Douglas College performs ‘Agnes Under the Big Top: A Tall Tale’
By Adam Tatelman, Senior Columnist
The gulf between script and performance is invariably wide, and seeing something played before your eyes is very different than just reading about it. Like the circus, perhaps you have to experience it in order to fully appreciate it.
Upon reading Aditi Kapil’s Agnes Under the Big Top, I found it to be a fractured, chronologically confused play. Yet Douglas College theatre director Deborah Neville and her team have created a compelling and ironic coherence in this brutally honest portrayal of the immigrant experience, while showing us so many of the barriers that keep displaced people isolated from one another and the wider world.
Agnes (Elise Wilson) came to America to provide for her son, who remains in Liberia. She cannot bring herself to tell him that she has been diagnosed with terminal cancer. Co-worker Roza (Jessica Kabesh) feels so out of place in America that she speaks only to the birds at her window. Her husband Shipkov (David Sitar) spends all of his time conducting the subway trains while reminiscing about his glory days as ringmaster of the Bulgarian circus. He instructs Happy (Brendan Saltel), an optimistic young man from Mumbai who may be less innocent than he appears.

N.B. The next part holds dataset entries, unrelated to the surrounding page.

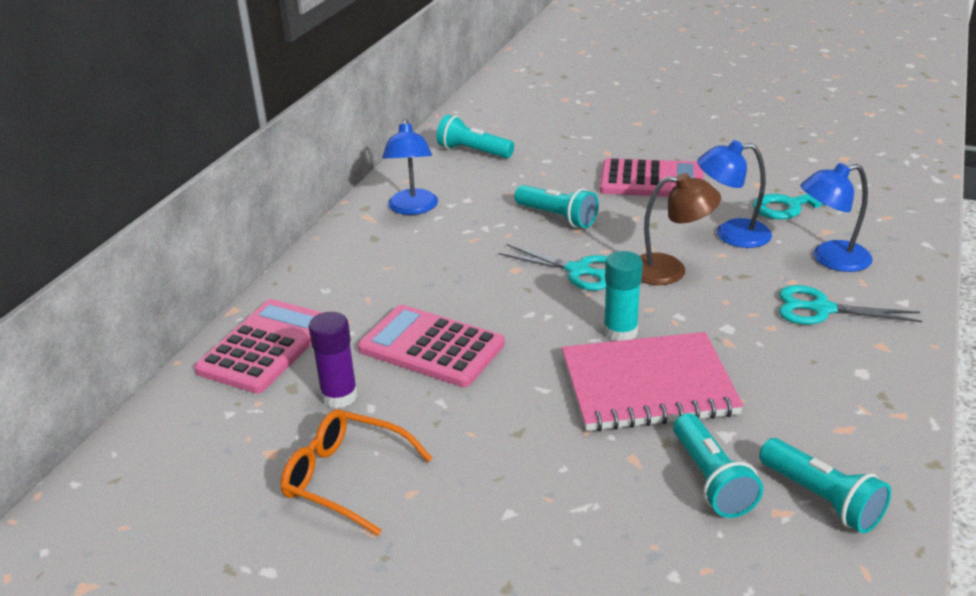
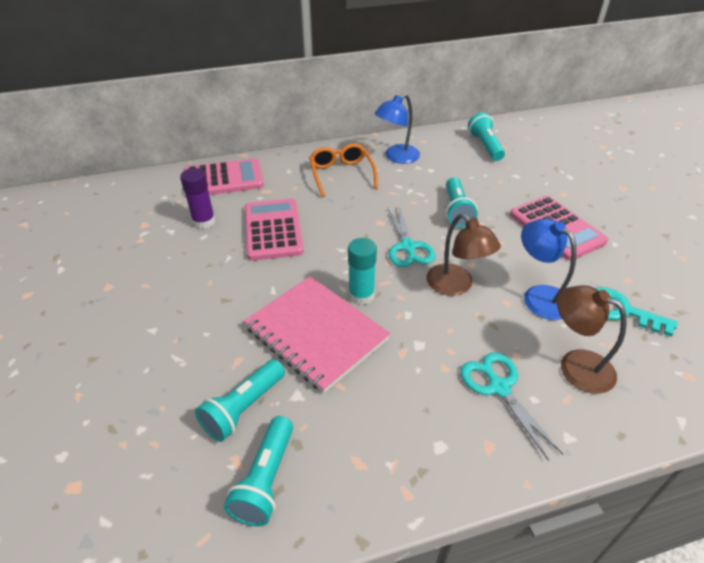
camera: 50 degrees right, 10 degrees up
orange glasses [281,409,432,536] -> orange glasses moved to [309,143,378,197]
blue lamp [801,163,873,272] -> brown lamp [557,285,627,394]

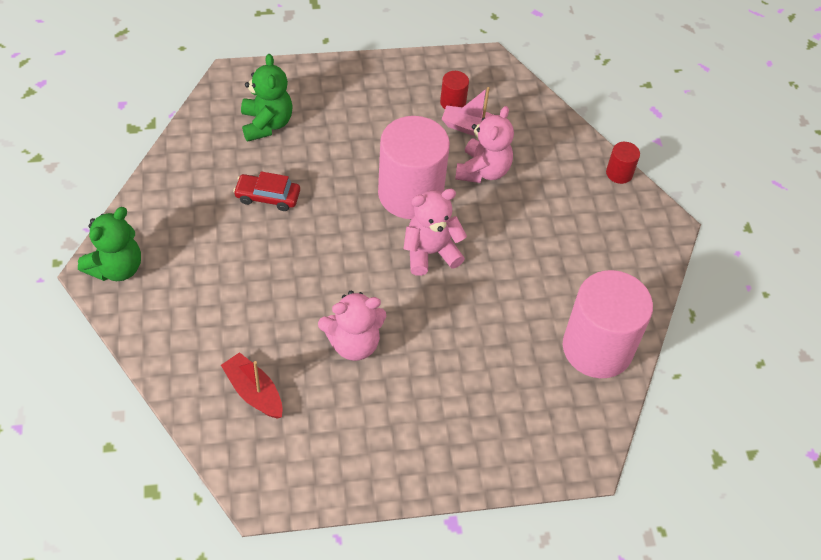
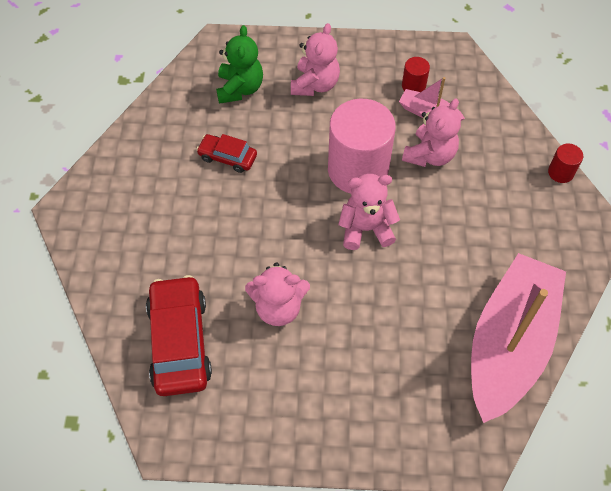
camera: 15 degrees right, 5 degrees up
green teddy bear [78,207,141,281] -> none
red boat [221,352,283,419] -> red car [146,275,212,396]
pink cylinder [563,270,653,378] -> pink boat [471,253,566,423]
none -> pink teddy bear [291,23,340,96]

All of the characters are connected in some way to Ella (Emily Brown), the insufferably ill woman Agnes and Roza care for. Through it all, the guitar-strumming Busker (Michael Bernard) takes the form of half a dozen other characters both past and present, visible and invisible, acting as ringmaster to the audience as he sets each scene.
Each character tells their own story within the philosophical context of the play. Much of their dialogue is soliloquy, and they are visually segregated from one another on stage. Ella, the only non-immigrant, remains bedridden for the duration, looking down (both literally and figuratively) on the others. Shipkov and Happy populate the train car below. Everything between is neutral space, representing the streets, dumpy apartments, and waiting rooms.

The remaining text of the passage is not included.